PORT-AU-PRINCE, jeudi 13 novembre 2025 (RHINEWS)- La Cour des Comptes relève plusieurs lacunes majeures dans le projet de concession signé entre le Ministère de la Justice et de la Sécurité publique (MJSP) et la firme Metric Correctional Facility S.A. pour la conception, la construction, l’exploitation et l’entretien de trois établissements pénitentiaires modernes à Source-Matelas, Noailles et Digneron. Le projet, estimé à 85,476,892 dollars américains pour une durée de 50 ans, prévoit une capacité totale pouvant atteindre 15 000 détenus, selon le courrier officiel transmis par le Ministre de la Justice.
Dans sa correspondance du 11 juillet 2025, le Ministre sollicite l’approbation rapide de la concession au nom de « l’urgence sécuritaire », arguant que le déficit d’infrastructures carcérales constitue « l’un des facteurs aggravants de l’insécurité » et que la construction rapide de centres modernes pourrait contribuer à stabiliser le système judiciaire et pénitentiaire. Il affirme que la firme retenue possède la capacité d’exécuter les travaux « dans un court délai », ce qui justifierait la procédure accélérée.

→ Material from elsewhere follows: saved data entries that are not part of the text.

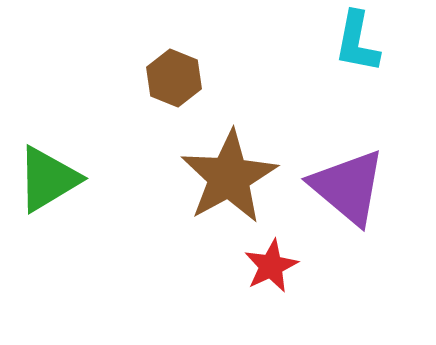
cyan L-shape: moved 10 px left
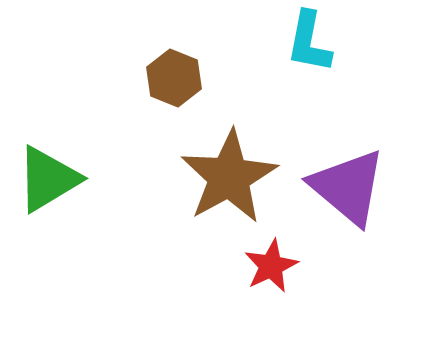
cyan L-shape: moved 48 px left
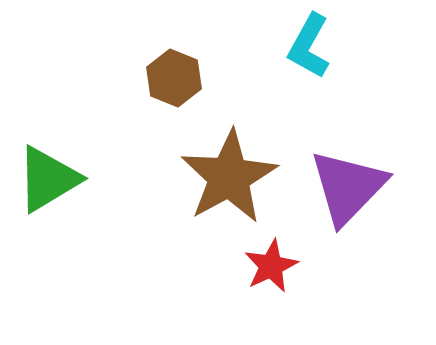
cyan L-shape: moved 4 px down; rotated 18 degrees clockwise
purple triangle: rotated 34 degrees clockwise
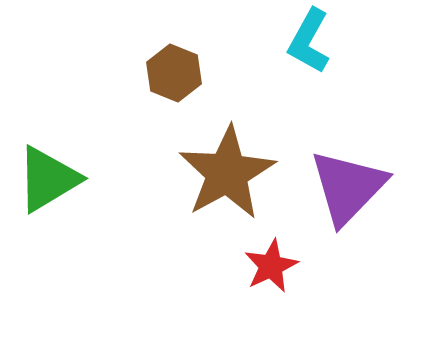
cyan L-shape: moved 5 px up
brown hexagon: moved 5 px up
brown star: moved 2 px left, 4 px up
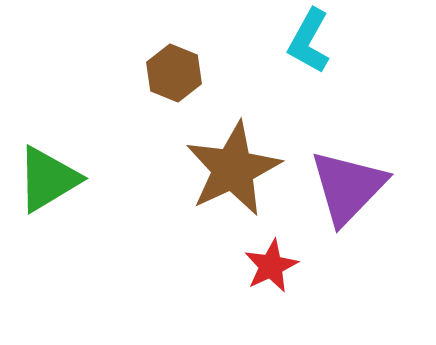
brown star: moved 6 px right, 4 px up; rotated 4 degrees clockwise
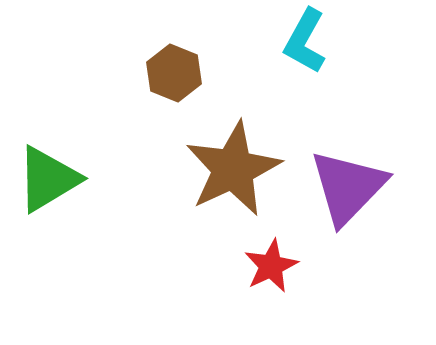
cyan L-shape: moved 4 px left
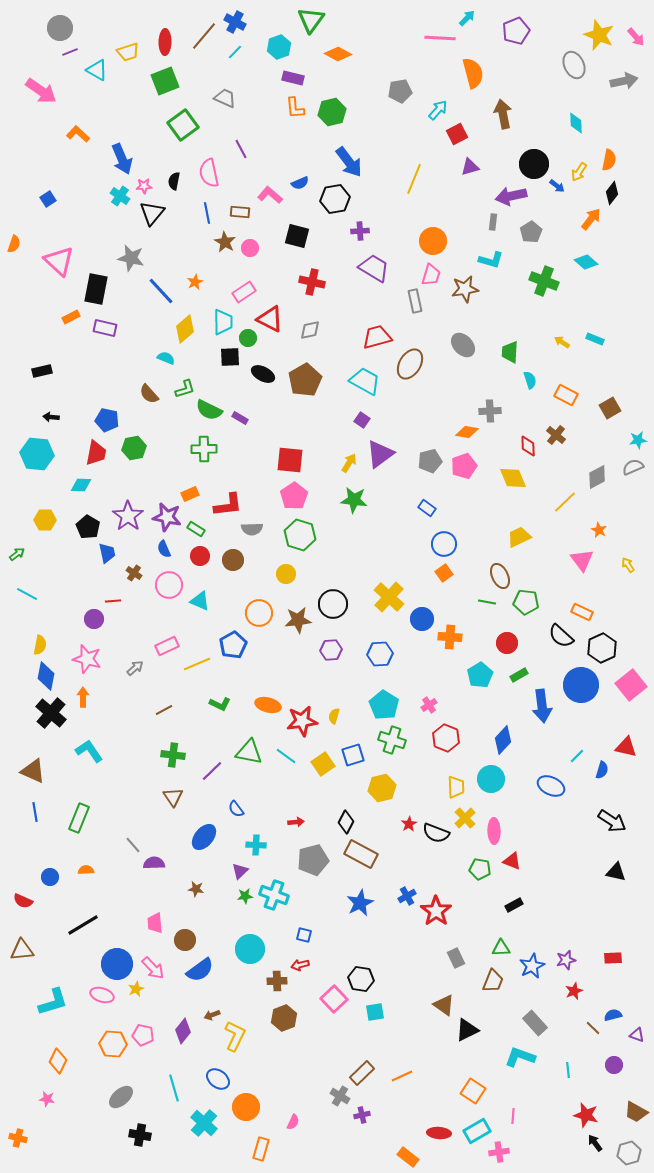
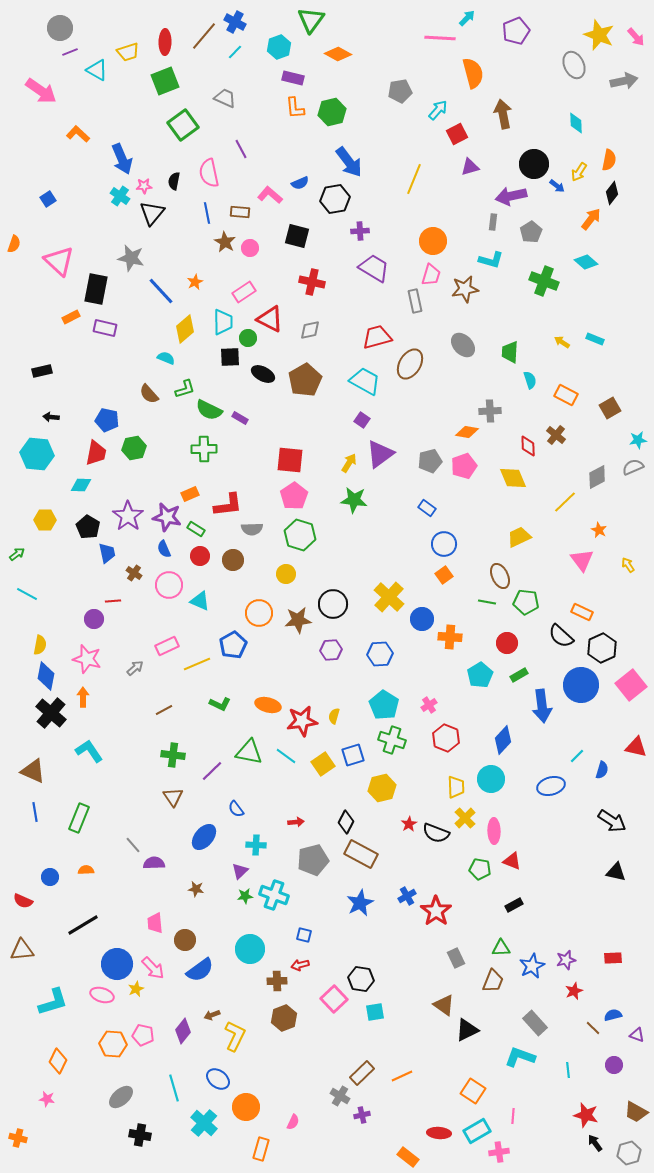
orange square at (444, 573): moved 2 px down
red triangle at (626, 747): moved 10 px right
blue ellipse at (551, 786): rotated 40 degrees counterclockwise
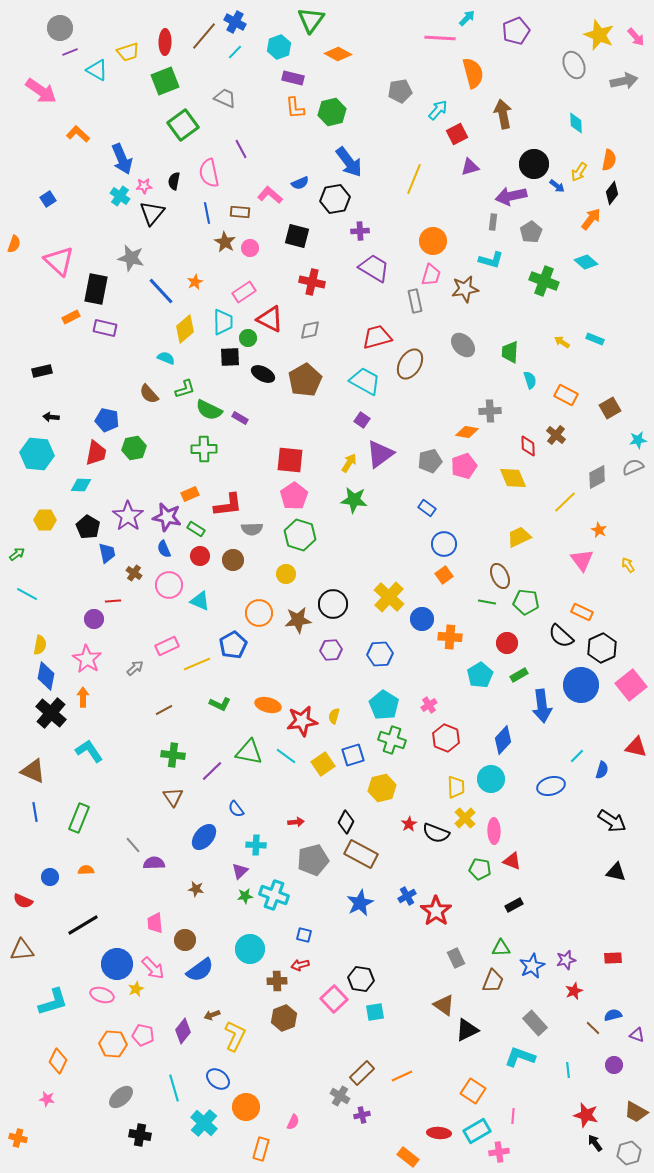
pink star at (87, 659): rotated 16 degrees clockwise
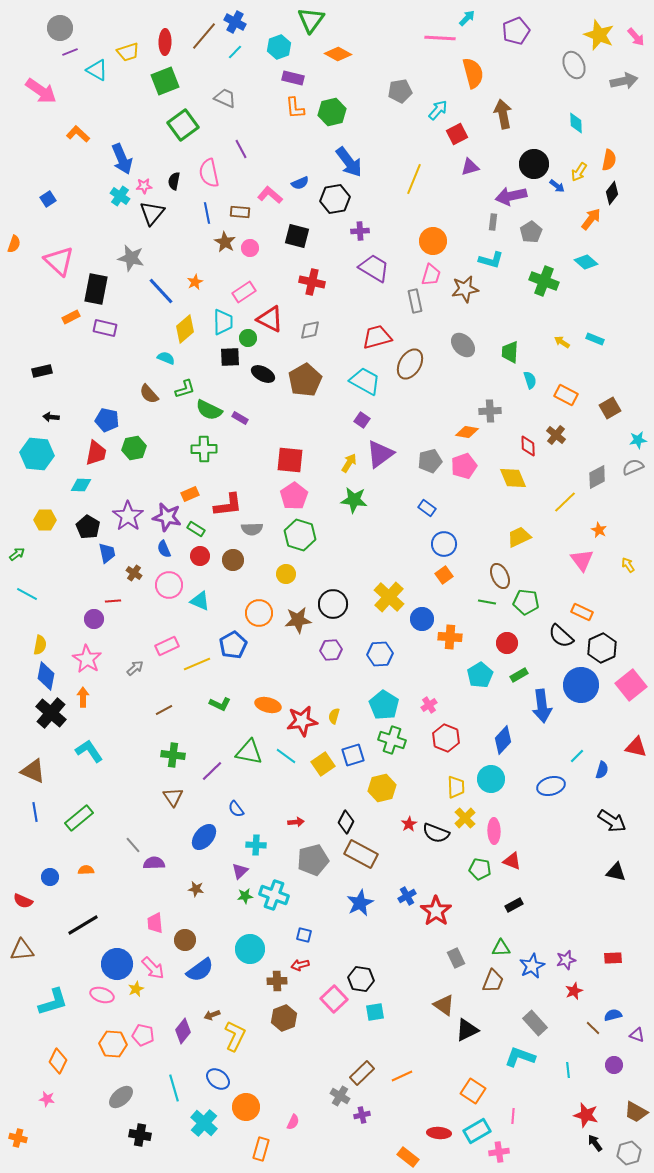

Cependant, une source à la Cour des Comptes, qui a examiné le dossier, indique que l’analyse préliminaire révèle plusieurs insuffisances formelles et substantielles empêchant toute validation immédiate. Selon cette source, la version transmise ne comporte pas la mention obligatoire dans le préambule faisant référence à l’avis institutionnel qui doit accompagner toute concession publique, une omission considérée comme « fondamentale » dans la procédure.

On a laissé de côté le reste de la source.